(Given passage Opens)
NINETEEN-TWENTY-THREE.

THE ULTIMATE GAGE COMEDY.

The nineteen-twenty-three silent picture, SAFETY LAST! has become a classic in not only silent picture history, but motion picture history altogether. "AS A PIECE OF COMIC ARCHITECTURE, IT'S IMPECCABLE," said that of Orson Welles. It's HAROLD LLOYD'S best-known masterpiece. He's known as "The Third Genius", after Charlie Chaplin and Buster Keaton, though he is seldom mentioned in the same breath as the other two. It is a simple guess that this is because he was not what you would call a comedian, not like Chaplin or Keaton for that matter. Hal Roach, the producer on the film said best, "Harold Lloyd worked for me because he could play a comedian. He was not a comedian. He was the best actor I ever saw being a comedian, no one worked harder than he did." Though this is without a doubt true, he is not well known as one of the great comedians, SAFETY LAST! his fourth film, stands the test of time, as one of the great comedies ever produced. 


SAFETY LAST! WAS HIS FORTH FILM AND THE MOST COMPLEX, WITH ANGELS AND ILLUSIONS AND THRILLING STUNTS. HE CAME UP WITH THE IDEA AFTER SEEING A SO-CALLED "HUMAN FLY" CLIMB THE SIDE OF A TALL BUILDING, WHICH WAS A TYPICAL SPECTACLE IN THE STUNT-CRAZED AMERICA OF THE TWENTIES.

I.

The film is simple but clever. It begins with the theme of work and death, as The Boy is in what appears to be behind bars, awaiting his execution. The first visual gag enters into the scene, by showing The Boy walking towards a noose, fated for death until it is revealed to be a train station pickup hoop, of the small-town train station. He is being shipped off to the big city for work. He then bids farewell to his sweetheart, played by MILDRED DAVIS, Lloyd's actual wife, and is then steamed away into the heart of California's metropolitan, where he then goes to work on the first floor of a towering department store. The fictional Bolton Building, a central figure in this film, almost a main character itself. 

The Boy promises to send for her when he starts to make a good living, a promise he means to keep. Though this financial dream is far from his reality, as the letters he writes to her aren't able to keep pace with his fantasizes of riches. The first half of the film shows this in some of the most memorable sequences in workplace hell, one of which shows him being whisked away during his ten-minute break and trying to get back in time. All of this is more like a prelude into the rest of the film.
(Given passage Closes)
(Given records Opens)
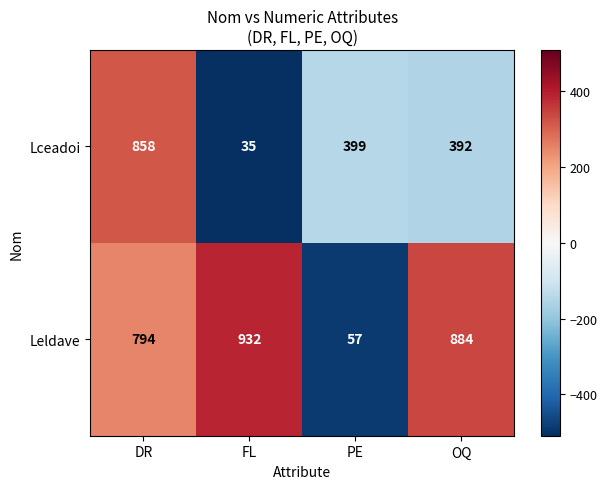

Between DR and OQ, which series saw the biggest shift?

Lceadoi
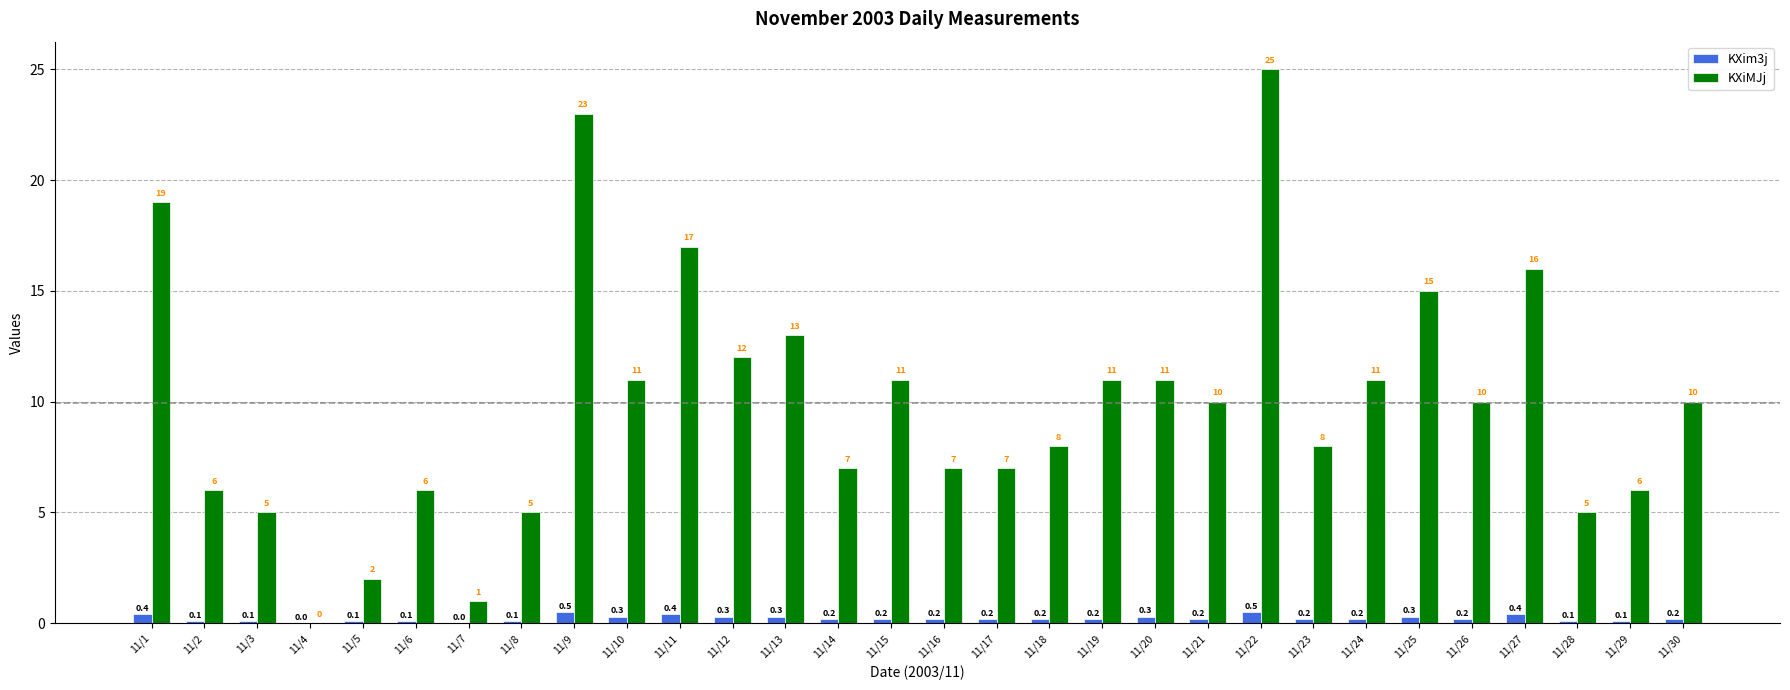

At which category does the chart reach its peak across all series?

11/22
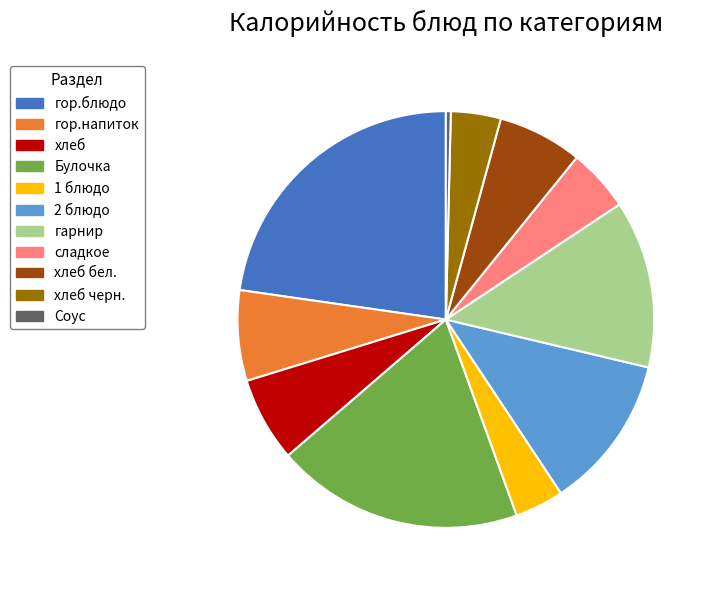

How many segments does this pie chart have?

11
(Given records Closes)
*Brief A*
According to the review of Safety Last!, who was the producer on the film?
*Brief B*
Copy out every one of the chart rows word for word, leaving out the pictures.
The rows have no connection to the review of Safety Last!

*Expected answer A*
Hal Roach.

*Expected answer B*
Between DR and OQ, which series saw the biggest shift?

Lceadoi

At which category does the chart reach its peak across all series?

11/22

How many segments does this pie chart have?

11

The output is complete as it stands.